Problem: You are given a sorted array with shifted elements. Elements can be shifted to the left or right by 'i' number of places. The sign of 'i' denotes the direction of the shift. For positive 'i' direction of shift is right and left for negative 'i'.

For example, consider the sorted array 2, 3, 4, 8, 10, 11. A shift of 3 places to the right would be denoted by i=2 and the shifted array would look like this: 10, 11, 2, 3, 4, 8,

For i=-2, the shifted array would look like: 4, 8, 10, 11, 2, 3.

Write code to find if a given number is present in this array.

Solution: The brute force method to search all elements in the array would yield an O(n) solution, so obviously that's not the best approach. We are not leveraging the sorted nature of the array in this case.

Now, how can we leverage the sorted nature of the array? Let assume that 'i' was 0. In that case the array would be sorted and not shifted at all (0 shift). Whats the fastest way to search in a sorted array? Binary Search! We can split the array in 2 halves and do a recursive search in one of the halves until we find the number we are looking for ( or not, if its not in the array ). This approach has a running time of O(log n), which is obviously better than n.

But, the fact that the array is shifted by 'i' number of elements complicates things a little bit. Now, instead of splitting the array in equal halves, we split the array at the shift index and do a recursive binary search. There are issues we need to tackle when the shift is greater than the length of the array or if the shift is negative. I guess the code below will make much more sense than my description of the solution.

Code: We will assume that we are provided with a method below that does binary search for us and won't bother implementing it here.
// myArray is the input array
// startIndex and endIndex are the indexes in the 
// array where the binary search starts and ends
// The method returns the index of the searchVal 
// if found in the array, else it returns -1

int BinarySearch(int[] myArray, int startIndex, int endIndex, int searchVal);

// this method will return the index of the searchVal 
// if found, else it return -1
int SearchElement(int[] myArray, int shift, int searchVal)
   // to take care of scenarios where the shift is more 
   // than the length of the array
   shift = shift % myArray.Length; 
   // -ve shift can be seen as positive shift equal to 
   // the length of the array - ( -ve shift) 
   if (shift < 0)
       shift = myArray.Length + shift;

   if(myArray[shift] <= searchVal &&  
      myArray[myArray.Length - 1] >= searchVal)
      return BinarySearch(myArray, shift, myArray.Length - 1, searchVal);
   else if(myArray[0] <= searchVal && 
           myArray[shift - 1] >= searchVal)
      return BinarySearch(myArray, 0, shift-1, searchVal);
   return -1;


  1. Hi, I did it slightly differently via a regular binary search with an additional "shift" argument:

    The code:
    The test:

  2. Also, one can extend this exercise and ask to find a shift.
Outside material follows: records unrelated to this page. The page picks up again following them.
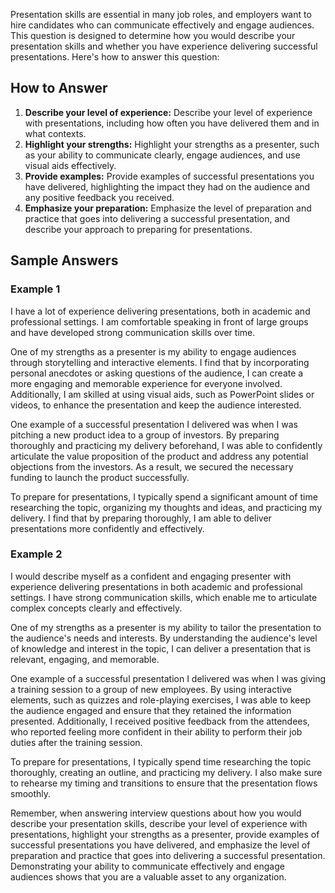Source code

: 
Presentation skills are essential in many job roles, and employers want to hire candidates who can communicate effectively and engage audiences. This question is designed to determine how you would describe your presentation skills and whether you have experience delivering successful presentations. Here's how to answer this question:

How to Answer
-------------

1. **Describe your level of experience:** Describe your level of experience with presentations, including how often you have delivered them and in what contexts.
2. **Highlight your strengths:** Highlight your strengths as a presenter, such as your ability to communicate clearly, engage audiences, and use visual aids effectively.
3. **Provide examples:** Provide examples of successful presentations you have delivered, highlighting the impact they had on the audience and any positive feedback you received.
4. **Emphasize your preparation:** Emphasize the level of preparation and practice that goes into delivering a successful presentation, and describe your approach to preparing for presentations.

Sample Answers
--------------

### Example 1

I have a lot of experience delivering presentations, both in academic and professional settings. I am comfortable speaking in front of large groups and have developed strong communication skills over time.

One of my strengths as a presenter is my ability to engage audiences through storytelling and interactive elements. I find that by incorporating personal anecdotes or asking questions of the audience, I can create a more engaging and memorable experience for everyone involved. Additionally, I am skilled at using visual aids, such as PowerPoint slides or videos, to enhance the presentation and keep the audience interested.

One example of a successful presentation I delivered was when I was pitching a new product idea to a group of investors. By preparing thoroughly and practicing my delivery beforehand, I was able to confidently articulate the value proposition of the product and address any potential objections from the investors. As a result, we secured the necessary funding to launch the product successfully.

To prepare for presentations, I typically spend a significant amount of time researching the topic, organizing my thoughts and ideas, and practicing my delivery. I find that by preparing thoroughly, I am able to deliver presentations more confidently and effectively.

### Example 2

I would describe myself as a confident and engaging presenter with experience delivering presentations in both academic and professional settings. I have strong communication skills, which enable me to articulate complex concepts clearly and effectively.

One of my strengths as a presenter is my ability to tailor the presentation to the audience's needs and interests. By understanding the audience's level of knowledge and interest in the topic, I can deliver a presentation that is relevant, engaging, and memorable.

One example of a successful presentation I delivered was when I was giving a training session to a group of new employees. By using interactive elements, such as quizzes and role-playing exercises, I was able to keep the audience engaged and ensure that they retained the information presented. Additionally, I received positive feedback from the attendees, who reported feeling more confident in their ability to perform their job duties after the training session.

To prepare for presentations, I typically spend time researching the topic thoroughly, creating an outline, and practicing my delivery. I also make sure to rehearse my timing and transitions to ensure that the presentation flows smoothly.

Remember, when answering interview questions about how you would describe your presentation skills, describe your level of experience with presentations, highlight your strengths as a presenter, provide examples of successful presentations you have delivered, and emphasize the level of preparation and practice that goes into delivering a successful presentation. Demonstrating your ability to communicate effectively and engage audiences shows that you are a valuable asset to any organization.
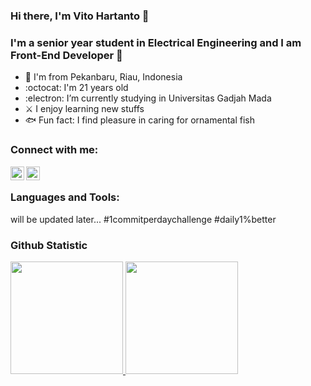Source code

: ### Hi there, I'm Vito Hartanto 👋

### I'm a senior year student in Electrical Engineering and I am Front-End Developer 🚀

- 🦜 I'm from Pekanbaru, Riau, Indonesia
- :octocat: I'm 21 years old
- :electron: I’m currently studying in Universitas Gadjah Mada
- ⚔️ I enjoy learning new stuffs
- 🐟 Fun fact: I find pleasure in caring for ornamental fish

### Connect with me:
[<img align="left" alt="codeSTACKr | LinkedIn" width="22px" src="https://cdn.jsdelivr.net/npm/simple-icons@v3/icons/linkedin.svg" />][linkedin]
[<img align="left" alt="codeSTACKr | Instagram" width="22px" src="https://cdn.jsdelivr.net/npm/simple-icons@v3/icons/instagram.svg" />][instagram]
<br />

### Languages and Tools:
will be updated later...
#1commitperdaychallenge
#daily1%better

### Github Statistic
<p align="left">
<a href="https://github.com/vitohartanto">
  <img height="180em" src="https://github-readme-stats-eight-theta.vercel.app/api?username=vitohartanto&show_icons=true&theme=algolia&include_all_commits=true&count_private=true"/>
  <img height="180em" src="https://github-readme-stats-eight-theta.vercel.app/api/top-langs/?username=vitohartanto&layout=compact&layout=compact&theme=algolia"/>
</a>
</p>

[instagram]: https://www.instagram.com/hartantovito/
[linkedin]: https://www.linkedin.com/in/vito-hartanto-3813901b6/
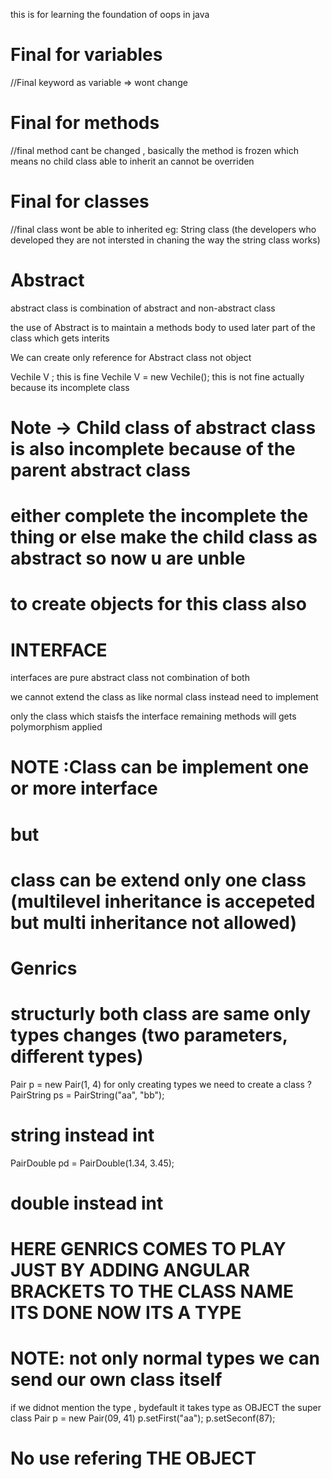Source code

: this is for learning the foundation of oops in java


# Final for variables
//Final keyword as variable => wont change

# Final for methods
//final method cant be changed , basically the method is frozen which means no child class able to inherit
an cannot be overriden

# Final for classes
//final class wont be able to inherited eg: String class (the developers who developed they are not intersted in chaning the way the string class works)


# Abstract 
abstract class is combination of abstract and non-abstract class

the use of Abstract is to maintain a methods body to used later part of the class which gets interits 

We can create only reference for Abstract class not object

Vechile V ; this is fine 
Vechile V = new Vechile(); this is not fine actually because its incomplete class

# Note -> Child class of abstract class is also incomplete because of the parent abstract class   
# either complete the incomplete the thing or else make the child class as abstract so now u are unble 
# to create objects for this class also 


# INTERFACE 

interfaces are pure abstract class not combination of both

we cannot extend the class as like normal class instead need to implement

only the class which staisfs the interface remaining methods will gets polymorphism applied

# NOTE :Class can be implement one or more interface 
# but 
# class can be extend only one class (multilevel inheritance is accepeted but multi inheritance not allowed)



# Genrics

  # structurly both class are same only types changes (two parameters, different types) 
  Pair p = new Pair(1, 4)
        for only creating types we need to create a class ?
  PairString ps = PairString("aa", "bb"); 
  # string instead int
 PairDouble pd = PairDouble(1.34, 3.45);
 # double instead int

 

 # HERE GENRICS COMES TO PLAY JUST BY ADDING ANGULAR BRACKETS TO THE CLASS NAME <T> ITS DONE NOW ITS A TYPE

  # NOTE: not only normal types we can send our own class itself 

  if we didnot mention the type , bydefault it takes type as OBJECT the super class
   Pair p = new Pair(09, 41)
   p.setFirst("aa");
   p.setSeconf(87);
   # No use refering THE OBJECT
  
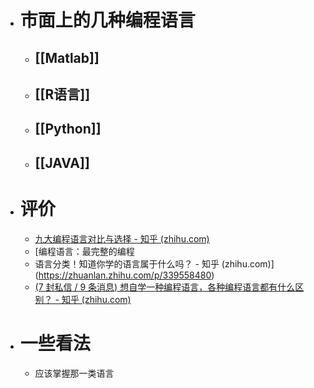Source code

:- # 市面上的几种编程语言
	- ## [[Matlab]]
	- ## [[R语言]]
	- ## [[Python]]
	- ## [[JAVA]]
- # 评价
	- [九大编程语言对比与选择 - 知乎 (zhihu.com)](https://zhuanlan.zhihu.com/p/363495004)
	- [编程语言：最完整的编程
	- 语言分类！知道你学的语言属于什么吗？ - 知乎 (zhihu.com)](https://zhuanlan.zhihu.com/p/339558480)
	- [(7 封私信 / 9 条消息) 想自学一种编程语言，各种编程语言都有什么区别？ - 知乎 (zhihu.com)](https://www.zhihu.com/question/284549387/answer/1549674626)
- # 一些看法
	- 应该掌握那一类语言
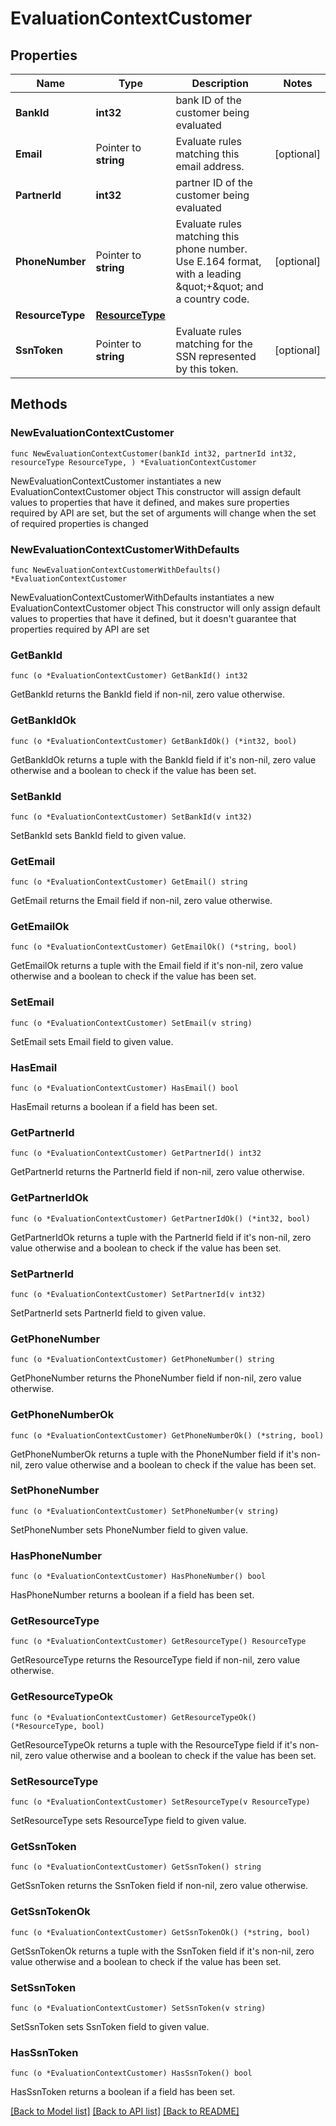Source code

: # EvaluationContextCustomer

## Properties

Name | Type | Description | Notes
------------ | ------------- | ------------- | -------------
**BankId** | **int32** | bank ID of the customer being evaluated | 
**Email** | Pointer to **string** | Evaluate rules matching this email address.  | [optional] 
**PartnerId** | **int32** | partner ID of the customer being evaluated | 
**PhoneNumber** | Pointer to **string** | Evaluate rules matching this phone number. Use E.164 format, with a leading \&quot;+\&quot; and a country code.  | [optional] 
**ResourceType** | [**ResourceType**](ResourceType.md) |  | 
**SsnToken** | Pointer to **string** | Evaluate rules matching for the SSN represented by this token.  | [optional] 

## Methods

### NewEvaluationContextCustomer

`func NewEvaluationContextCustomer(bankId int32, partnerId int32, resourceType ResourceType, ) *EvaluationContextCustomer`

NewEvaluationContextCustomer instantiates a new EvaluationContextCustomer object
This constructor will assign default values to properties that have it defined,
and makes sure properties required by API are set, but the set of arguments
will change when the set of required properties is changed

### NewEvaluationContextCustomerWithDefaults

`func NewEvaluationContextCustomerWithDefaults() *EvaluationContextCustomer`

NewEvaluationContextCustomerWithDefaults instantiates a new EvaluationContextCustomer object
This constructor will only assign default values to properties that have it defined,
but it doesn't guarantee that properties required by API are set

### GetBankId

`func (o *EvaluationContextCustomer) GetBankId() int32`

GetBankId returns the BankId field if non-nil, zero value otherwise.

### GetBankIdOk

`func (o *EvaluationContextCustomer) GetBankIdOk() (*int32, bool)`

GetBankIdOk returns a tuple with the BankId field if it's non-nil, zero value otherwise
and a boolean to check if the value has been set.

### SetBankId

`func (o *EvaluationContextCustomer) SetBankId(v int32)`

SetBankId sets BankId field to given value.


### GetEmail

`func (o *EvaluationContextCustomer) GetEmail() string`

GetEmail returns the Email field if non-nil, zero value otherwise.

### GetEmailOk

`func (o *EvaluationContextCustomer) GetEmailOk() (*string, bool)`

GetEmailOk returns a tuple with the Email field if it's non-nil, zero value otherwise
and a boolean to check if the value has been set.

### SetEmail

`func (o *EvaluationContextCustomer) SetEmail(v string)`

SetEmail sets Email field to given value.

### HasEmail

`func (o *EvaluationContextCustomer) HasEmail() bool`

HasEmail returns a boolean if a field has been set.

### GetPartnerId

`func (o *EvaluationContextCustomer) GetPartnerId() int32`

GetPartnerId returns the PartnerId field if non-nil, zero value otherwise.

### GetPartnerIdOk

`func (o *EvaluationContextCustomer) GetPartnerIdOk() (*int32, bool)`

GetPartnerIdOk returns a tuple with the PartnerId field if it's non-nil, zero value otherwise
and a boolean to check if the value has been set.

### SetPartnerId

`func (o *EvaluationContextCustomer) SetPartnerId(v int32)`

SetPartnerId sets PartnerId field to given value.


### GetPhoneNumber

`func (o *EvaluationContextCustomer) GetPhoneNumber() string`

GetPhoneNumber returns the PhoneNumber field if non-nil, zero value otherwise.

### GetPhoneNumberOk

`func (o *EvaluationContextCustomer) GetPhoneNumberOk() (*string, bool)`

GetPhoneNumberOk returns a tuple with the PhoneNumber field if it's non-nil, zero value otherwise
and a boolean to check if the value has been set.

### SetPhoneNumber

`func (o *EvaluationContextCustomer) SetPhoneNumber(v string)`

SetPhoneNumber sets PhoneNumber field to given value.

### HasPhoneNumber

`func (o *EvaluationContextCustomer) HasPhoneNumber() bool`

HasPhoneNumber returns a boolean if a field has been set.

### GetResourceType

`func (o *EvaluationContextCustomer) GetResourceType() ResourceType`

GetResourceType returns the ResourceType field if non-nil, zero value otherwise.

### GetResourceTypeOk

`func (o *EvaluationContextCustomer) GetResourceTypeOk() (*ResourceType, bool)`

GetResourceTypeOk returns a tuple with the ResourceType field if it's non-nil, zero value otherwise
and a boolean to check if the value has been set.

### SetResourceType

`func (o *EvaluationContextCustomer) SetResourceType(v ResourceType)`

SetResourceType sets ResourceType field to given value.


### GetSsnToken

`func (o *EvaluationContextCustomer) GetSsnToken() string`

GetSsnToken returns the SsnToken field if non-nil, zero value otherwise.

### GetSsnTokenOk

`func (o *EvaluationContextCustomer) GetSsnTokenOk() (*string, bool)`

GetSsnTokenOk returns a tuple with the SsnToken field if it's non-nil, zero value otherwise
and a boolean to check if the value has been set.

### SetSsnToken

`func (o *EvaluationContextCustomer) SetSsnToken(v string)`

SetSsnToken sets SsnToken field to given value.

### HasSsnToken

`func (o *EvaluationContextCustomer) HasSsnToken() bool`

HasSsnToken returns a boolean if a field has been set.


[[Back to Model list]](../README.md#documentation-for-models) [[Back to API list]](../README.md#documentation-for-api-endpoints) [[Back to README]](../README.md)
One way to do so could be like this:
    * Compare first and last array's elements.
    * If first is less than the last then there's no shift, do a regular binary search.
    * If first is greater than the last then there is a shift.
    * Start doing kind of binary search looking for element where previous to it is not less, but greater than the element itself. That's the "11 - 2" breaking point in the examples.
    * Element's index is a shift. Do a binary search with shift (my previous comment).

    Two binary searches and we're still with logN solution. Plus, I'd compare all elements met along the way with an element searched originally - we can stumble upon it accidentally.